Comme s'il lui fallait à tout prix ériger des barrières, maintenir le contrôle. Comme si... il redoutait d'être pris en flagrant délit de lâcher prise.
Arrête, arrête, arrête !
D'un geste rageur, Soledad éteint son ordinateur portable et rassemble les ouvrages éparpillés sur sa table. L'urgence n'est pas de décrypter les états d'âme d'un flic tourmenté. Elle vient de faire une découverte sans précédent, une découverte qui a peut-être déjà coûté la vie à deux personnes et failli en emporter une troisième. La priorité, c'est d'éviter que le tueur ne frappe à nouveau ! Et pour ça, se poser les bonnes questions.
Il est lié aux enfants, c'est certain. S'il s'inspire de leurs productions pour perpétrer ses crimes c'est que, d'une manière ou d'une autre, il a eu connaissance de leur contenu. Quelqu'un à qui Gruber aurait montré ses traductions ?
Pour le récit d'Alaïs, en revanche, il n'existe pas de trace écrite. Il a forcément assisté à sa prestation à la fête des Tilleuls.
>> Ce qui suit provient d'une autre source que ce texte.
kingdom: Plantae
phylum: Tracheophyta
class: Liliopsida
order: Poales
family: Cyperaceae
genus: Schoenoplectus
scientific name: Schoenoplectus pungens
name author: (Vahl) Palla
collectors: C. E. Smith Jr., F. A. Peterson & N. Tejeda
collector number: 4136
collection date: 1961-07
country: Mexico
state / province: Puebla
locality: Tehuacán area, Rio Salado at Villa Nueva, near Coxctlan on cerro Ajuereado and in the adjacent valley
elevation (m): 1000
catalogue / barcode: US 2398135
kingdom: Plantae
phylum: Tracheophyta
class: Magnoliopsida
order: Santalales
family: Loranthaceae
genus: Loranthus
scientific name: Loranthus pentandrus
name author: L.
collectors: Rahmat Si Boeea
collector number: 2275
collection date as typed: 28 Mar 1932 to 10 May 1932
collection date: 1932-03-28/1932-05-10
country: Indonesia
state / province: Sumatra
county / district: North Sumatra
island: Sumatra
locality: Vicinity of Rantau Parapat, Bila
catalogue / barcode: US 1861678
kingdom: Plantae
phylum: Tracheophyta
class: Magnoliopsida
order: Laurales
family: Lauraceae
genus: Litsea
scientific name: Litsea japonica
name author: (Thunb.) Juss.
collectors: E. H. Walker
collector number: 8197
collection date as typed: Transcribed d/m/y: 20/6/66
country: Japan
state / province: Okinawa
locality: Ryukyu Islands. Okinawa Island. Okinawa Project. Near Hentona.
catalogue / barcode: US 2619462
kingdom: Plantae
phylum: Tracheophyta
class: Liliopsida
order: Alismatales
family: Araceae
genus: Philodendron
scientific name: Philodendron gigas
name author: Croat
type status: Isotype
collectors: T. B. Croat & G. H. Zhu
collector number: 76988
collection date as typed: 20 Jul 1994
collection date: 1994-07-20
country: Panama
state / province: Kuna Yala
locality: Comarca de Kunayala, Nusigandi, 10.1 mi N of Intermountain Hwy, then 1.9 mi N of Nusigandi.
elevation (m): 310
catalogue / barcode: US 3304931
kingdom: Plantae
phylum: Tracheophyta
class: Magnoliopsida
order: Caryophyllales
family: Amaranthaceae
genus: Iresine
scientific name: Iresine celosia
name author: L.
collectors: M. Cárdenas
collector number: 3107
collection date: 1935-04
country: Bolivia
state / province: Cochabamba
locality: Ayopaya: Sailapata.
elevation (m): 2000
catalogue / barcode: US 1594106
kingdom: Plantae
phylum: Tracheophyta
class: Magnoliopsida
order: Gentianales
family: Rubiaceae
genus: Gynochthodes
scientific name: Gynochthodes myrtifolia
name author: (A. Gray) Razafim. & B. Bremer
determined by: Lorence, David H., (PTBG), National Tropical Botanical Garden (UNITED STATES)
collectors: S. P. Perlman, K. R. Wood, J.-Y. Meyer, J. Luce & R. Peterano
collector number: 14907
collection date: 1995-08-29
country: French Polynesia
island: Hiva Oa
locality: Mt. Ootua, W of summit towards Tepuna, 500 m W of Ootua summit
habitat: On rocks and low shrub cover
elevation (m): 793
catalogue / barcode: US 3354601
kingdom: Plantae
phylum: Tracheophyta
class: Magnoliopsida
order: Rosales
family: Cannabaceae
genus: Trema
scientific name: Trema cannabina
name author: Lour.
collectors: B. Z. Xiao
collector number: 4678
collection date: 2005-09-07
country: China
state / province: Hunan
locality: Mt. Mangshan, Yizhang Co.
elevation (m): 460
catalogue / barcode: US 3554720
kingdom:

Mais, à moins de maîtriser lui aussi la Langue des Origines, comment a-t-il pu comprendre la fillette et reproduire ses propos lors de l'agression d'Idrissa ? Soledad ne voit qu'une explication plausible, le tueur a dû épier sa conversation avec Miljanic. Elle se souvient parfaitement avoir évoqué certains détails de l'histoire quand elle lui a exposé la théorie du griot.
Tandis qu'elle rapporte la pile de bouquins au comptoir de prêt, elle essaye de se remémorer qui était présent lors de leur échange. Son front se plisse de concentration, l'agitation était à son comble, la crise de Noah et le chaos semé par les autres gamins avaient rameuté beaucoup de monde... Mais parmi la foule qui se pressait autour d'eux, il y a bien deux personnes qui cochent tous les critères.
Deux personnes qui côtoient régulièrement les enfants, sont au courant de leurs talents et auxquelles Gruber aurait pu parler du contenu des textes. Deux personnes qui se trouvaient à proximité, samedi soir, pendant qu'elle tentait de capter l'attention de Miljanic.
Jocelyn Anagbi et la directrice de l'Institut Andromède.